O QUE SE PEDE.
Copie fielmente todos os itens abaixo, linha por linha, sem alterar nenhum caractere.

________________________

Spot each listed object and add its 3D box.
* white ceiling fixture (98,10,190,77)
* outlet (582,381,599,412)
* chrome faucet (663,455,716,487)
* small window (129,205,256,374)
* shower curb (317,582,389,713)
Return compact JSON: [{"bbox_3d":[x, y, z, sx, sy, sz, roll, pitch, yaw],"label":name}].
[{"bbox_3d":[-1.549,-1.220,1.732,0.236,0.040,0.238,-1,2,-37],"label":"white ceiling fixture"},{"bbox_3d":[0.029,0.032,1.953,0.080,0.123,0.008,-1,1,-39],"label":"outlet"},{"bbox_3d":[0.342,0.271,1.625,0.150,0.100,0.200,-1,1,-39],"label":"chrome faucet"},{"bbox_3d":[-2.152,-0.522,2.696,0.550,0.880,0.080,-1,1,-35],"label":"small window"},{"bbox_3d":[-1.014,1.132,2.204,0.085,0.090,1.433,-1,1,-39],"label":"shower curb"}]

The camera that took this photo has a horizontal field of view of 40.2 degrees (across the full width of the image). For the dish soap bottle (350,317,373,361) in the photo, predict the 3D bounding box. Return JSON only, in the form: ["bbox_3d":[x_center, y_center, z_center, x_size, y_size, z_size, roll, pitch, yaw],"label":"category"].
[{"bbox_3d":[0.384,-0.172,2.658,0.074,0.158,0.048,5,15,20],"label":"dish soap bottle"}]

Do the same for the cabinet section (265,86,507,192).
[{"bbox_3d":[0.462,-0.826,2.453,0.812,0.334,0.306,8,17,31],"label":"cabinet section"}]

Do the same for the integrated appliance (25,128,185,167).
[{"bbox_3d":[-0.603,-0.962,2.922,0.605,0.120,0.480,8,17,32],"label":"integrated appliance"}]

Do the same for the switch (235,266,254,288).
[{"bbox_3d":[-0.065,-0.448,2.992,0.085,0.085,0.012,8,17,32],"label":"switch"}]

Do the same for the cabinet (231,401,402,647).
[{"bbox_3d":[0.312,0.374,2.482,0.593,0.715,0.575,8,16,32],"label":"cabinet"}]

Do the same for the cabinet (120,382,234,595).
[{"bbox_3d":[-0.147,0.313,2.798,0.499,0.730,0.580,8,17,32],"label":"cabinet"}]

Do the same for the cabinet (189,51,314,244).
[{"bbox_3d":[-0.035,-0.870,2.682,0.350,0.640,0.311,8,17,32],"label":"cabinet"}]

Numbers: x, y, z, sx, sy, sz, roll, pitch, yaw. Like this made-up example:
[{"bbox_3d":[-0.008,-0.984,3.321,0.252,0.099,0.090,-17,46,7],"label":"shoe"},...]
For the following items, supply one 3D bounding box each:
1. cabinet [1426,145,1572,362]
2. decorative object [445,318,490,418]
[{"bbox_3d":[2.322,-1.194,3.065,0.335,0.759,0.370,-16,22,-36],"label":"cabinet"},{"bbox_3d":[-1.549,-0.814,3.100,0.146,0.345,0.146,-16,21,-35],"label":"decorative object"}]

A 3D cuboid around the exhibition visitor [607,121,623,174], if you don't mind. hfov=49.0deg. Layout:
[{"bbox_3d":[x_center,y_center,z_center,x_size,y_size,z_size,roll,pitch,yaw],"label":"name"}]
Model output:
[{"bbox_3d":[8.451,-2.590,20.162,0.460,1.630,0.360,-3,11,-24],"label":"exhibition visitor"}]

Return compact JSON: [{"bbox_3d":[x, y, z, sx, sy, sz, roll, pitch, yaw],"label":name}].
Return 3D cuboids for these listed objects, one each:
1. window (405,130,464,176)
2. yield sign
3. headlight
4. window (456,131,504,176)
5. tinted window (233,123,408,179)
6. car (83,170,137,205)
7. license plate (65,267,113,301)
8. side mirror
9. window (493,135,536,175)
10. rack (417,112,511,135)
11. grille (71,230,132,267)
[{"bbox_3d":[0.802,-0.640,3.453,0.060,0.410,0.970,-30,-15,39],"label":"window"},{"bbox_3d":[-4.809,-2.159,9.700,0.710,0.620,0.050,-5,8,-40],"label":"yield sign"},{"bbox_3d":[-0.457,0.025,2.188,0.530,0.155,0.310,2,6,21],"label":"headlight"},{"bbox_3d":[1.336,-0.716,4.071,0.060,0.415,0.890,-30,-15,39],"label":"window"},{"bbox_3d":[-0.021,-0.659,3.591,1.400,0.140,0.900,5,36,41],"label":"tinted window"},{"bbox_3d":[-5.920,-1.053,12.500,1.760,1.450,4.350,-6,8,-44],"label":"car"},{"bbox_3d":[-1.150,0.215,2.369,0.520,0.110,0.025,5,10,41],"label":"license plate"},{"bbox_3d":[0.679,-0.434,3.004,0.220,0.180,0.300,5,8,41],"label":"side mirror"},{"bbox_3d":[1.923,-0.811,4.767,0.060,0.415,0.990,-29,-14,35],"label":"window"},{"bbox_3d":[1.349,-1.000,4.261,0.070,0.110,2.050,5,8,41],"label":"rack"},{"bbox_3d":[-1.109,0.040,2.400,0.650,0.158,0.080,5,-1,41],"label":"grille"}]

________________________

RESULTADO.
Spot each listed object and add its 3D box.
* white ceiling fixture (98,10,190,77)
* outlet (582,381,599,412)
* chrome faucet (663,455,716,487)
* small window (129,205,256,374)
* shower curb (317,582,389,713)
Return compact JSON: [{"bbox_3d":[x, y, z, sx, sy, sz, roll, pitch, yaw],"label":name}].
[{"bbox_3d":[-1.549,-1.220,1.732,0.236,0.040,0.238,-1,2,-37],"label":"white ceiling fixture"},{"bbox_3d":[0.029,0.032,1.953,0.080,0.123,0.008,-1,1,-39],"label":"outlet"},{"bbox_3d":[0.342,0.271,1.625,0.150,0.100,0.200,-1,1,-39],"label":"chrome faucet"},{"bbox_3d":[-2.152,-0.522,2.696,0.550,0.880,0.080,-1,1,-35],"label":"small window"},{"bbox_3d":[-1.014,1.132,2.204,0.085,0.090,1.433,-1,1,-39],"label":"shower curb"}]

The camera that took this photo has a horizontal field of view of 40.2 degrees (across the full width of the image). For the dish soap bottle (350,317,373,361) in the photo, predict the 3D bounding box. Return JSON only, in the form: ["bbox_3d":[x_center, y_center, z_center, x_size, y_size, z_size, roll, pitch, yaw],"label":"category"].
[{"bbox_3d":[0.384,-0.172,2.658,0.074,0.158,0.048,5,15,20],"label":"dish soap bottle"}]

Do the same for the cabinet section (265,86,507,192).
[{"bbox_3d":[0.462,-0.826,2.453,0.812,0.334,0.306,8,17,31],"label":"cabinet section"}]

Do the same for the integrated appliance (25,128,185,167).
[{"bbox_3d":[-0.603,-0.962,2.922,0.605,0.120,0.480,8,17,32],"label":"integrated appliance"}]

Do the same for the switch (235,266,254,288).
[{"bbox_3d":[-0.065,-0.448,2.992,0.085,0.085,0.012,8,17,32],"label":"switch"}]

Do the same for the cabinet (231,401,402,647).
[{"bbox_3d":[0.312,0.374,2.482,0.593,0.715,0.575,8,16,32],"label":"cabinet"}]

Do the same for the cabinet (120,382,234,595).
[{"bbox_3d":[-0.147,0.313,2.798,0.499,0.730,0.580,8,17,32],"label":"cabinet"}]

Do the same for the cabinet (189,51,314,244).
[{"bbox_3d":[-0.035,-0.870,2.682,0.350,0.640,0.311,8,17,32],"label":"cabinet"}]

Numbers: x, y, z, sx, sy, sz, roll, pitch, yaw. Like this made-up example:
[{"bbox_3d":[-0.008,-0.984,3.321,0.252,0.099,0.090,-17,46,7],"label":"shoe"},...]
For the following items, supply one 3D bounding box each:
1. cabinet [1426,145,1572,362]
2. decorative object [445,318,490,418]
[{"bbox_3d":[2.322,-1.194,3.065,0.335,0.759,0.370,-16,22,-36],"label":"cabinet"},{"bbox_3d":[-1.549,-0.814,3.100,0.146,0.345,0.146,-16,21,-35],"label":"decorative object"}]

A 3D cuboid around the exhibition visitor [607,121,623,174], if you don't mind. hfov=49.0deg. Layout:
[{"bbox_3d":[x_center,y_center,z_center,x_size,y_size,z_size,roll,pitch,yaw],"label":"name"}]
Model output:
[{"bbox_3d":[8.451,-2.590,20.162,0.460,1.630,0.360,-3,11,-24],"label":"exhibition visitor"}]

Return compact JSON: [{"bbox_3d":[x, y, z, sx, sy, sz, roll, pitch, yaw],"label":name}].
Return 3D cuboids for these listed objects, one each:
1. window (405,130,464,176)
2. yield sign
3. headlight
4. window (456,131,504,176)
5. tinted window (233,123,408,179)
6. car (83,170,137,205)
7. license plate (65,267,113,301)
8. side mirror
9. window (493,135,536,175)
10. rack (417,112,511,135)
11. grille (71,230,132,267)
[{"bbox_3d":[0.802,-0.640,3.453,0.060,0.410,0.970,-30,-15,39],"label":"window"},{"bbox_3d":[-4.809,-2.159,9.700,0.710,0.620,0.050,-5,8,-40],"label":"yield sign"},{"bbox_3d":[-0.457,0.025,2.188,0.530,0.155,0.310,2,6,21],"label":"headlight"},{"bbox_3d":[1.336,-0.716,4.071,0.060,0.415,0.890,-30,-15,39],"label":"window"},{"bbox_3d":[-0.021,-0.659,3.591,1.400,0.140,0.900,5,36,41],"label":"tinted window"},{"bbox_3d":[-5.920,-1.053,12.500,1.760,1.450,4.350,-6,8,-44],"label":"car"},{"bbox_3d":[-1.150,0.215,2.369,0.520,0.110,0.025,5,10,41],"label":"license plate"},{"bbox_3d":[0.679,-0.434,3.004,0.220,0.180,0.300,5,8,41],"label":"side mirror"},{"bbox_3d":[1.923,-0.811,4.767,0.060,0.415,0.990,-29,-14,35],"label":"window"},{"bbox_3d":[1.349,-1.000,4.261,0.070,0.110,2.050,5,8,41],"label":"rack"},{"bbox_3d":[-1.109,0.040,2.400,0.650,0.158,0.080,5,-1,41],"label":"grille"}]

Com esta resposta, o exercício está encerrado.